The very concept of peace journalism, will invite criticism from the journalistic community if for nothing else other than the contention it holds for the existing structures of conflict reporting. Weaver’s argument that reporter’s compromise their journalistic integrity seems to holds some credence initially, but peace journalism as a practical approach goes beyond the individualistic notion of reporting. It suggests rather that the issue is the whole news organisation and that what is needed is a ‘…deliberate creative strategy to restore discourses and perspectives that are routinely marginalised’.
News coverage of conflict is grounded in the idea of using conflict itself as a news value. As a result the presentation of war has become a sensationalised device in order to boost ratings or circulation.

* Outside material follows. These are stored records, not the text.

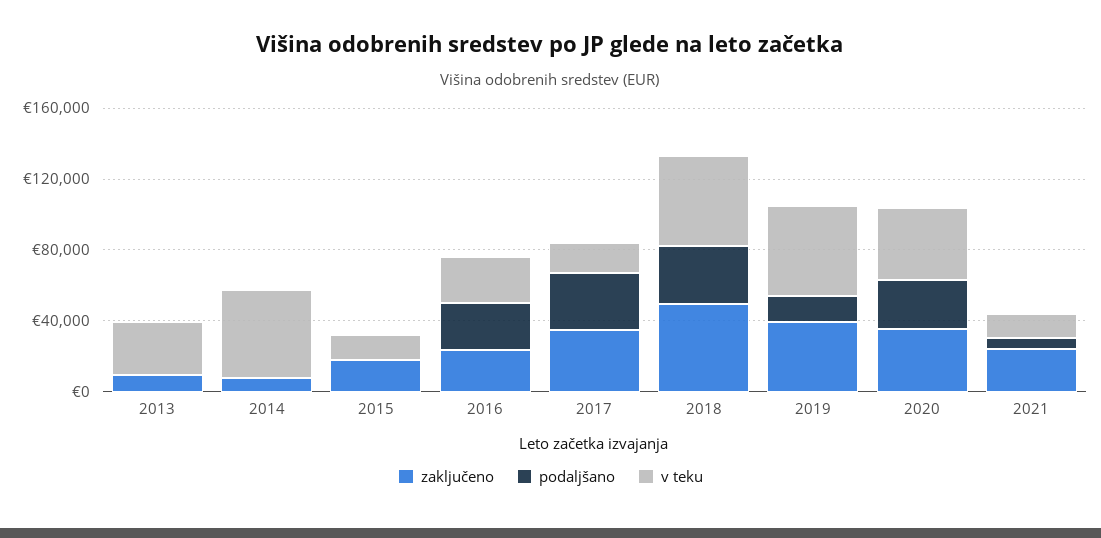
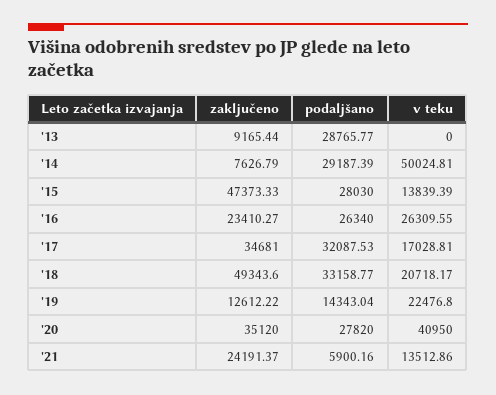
  {
    "zaključeno": {
      "2013": 9165.44,
      "2014": 7626.79,
-     "2015": 20000,
+     "2015": 47373.33,
      "2016": 23410.27,
      "2017": 34681,
      "2018": 49343.6,
-     "2019": 40000,
+     "2019": 12612.22,
      "2020": 35120,
      "2021": 24191.37
    },
    "podaljšano": {
-     "2013": 0,
+     "2013": 28765.77,
-     "2014": 0,
+     "2014": 29187.39,
-     "2015": 0,
+     "2015": 28030,
      "2016": 26340,
      "2017": 32087.53,
      "2018": 33158.77,
      "2019": 14343.04,
      "2020": 27820,
      "2021": 5900.16
    },
    "v teku": {
-     "2013": 30000,
+     "2013": 0,
      "2014": 50024.81,
      "2015": 13839.39,
      "2016": 26309.55,
      "2017": 17028.81,
-     "2018": 50000,
+     "2018": 20718.17,
-     "2019": 50000,
+     "2019": 22476.8,
      "2020": 40950,
      "2021": 13512.86
    }
  }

As the world becomes smaller, engaging and exotic images are harder to come by. In his tongue-in-cheek short documentary Adam Curtis describes the effect this has on viewers as ‘Oh Dear-ism’, a term that suggests that compassion fatigue has us de-sensitised to images of violence around the world. From a journalistic standpoint then, this perhaps has us paint an ever-increasingly sensationalistic picture of the world in order for us to hold public attention. We have shifted toward focusing on how we direct attention rather than what we are directing that attention toward. Peace journalism could perhaps refocus this shift back onto the question of why. If that happens, perhaps we will then be able to present the world as a mirror of society rather than a dramatic melodrama of heroes and villains, losers and victors. For even the greatest of dramatists knew the value of presenting reality as a mirror rather than a cinema screen:
"When we look into a mirror we think the image that confronts us is accurate. But move a millimetre and the image changes. We are actually looking at a never ending range of reflections. But sometimes a writer has to smash the mirror, for it is on the other side of that mirror that the truth stares at us."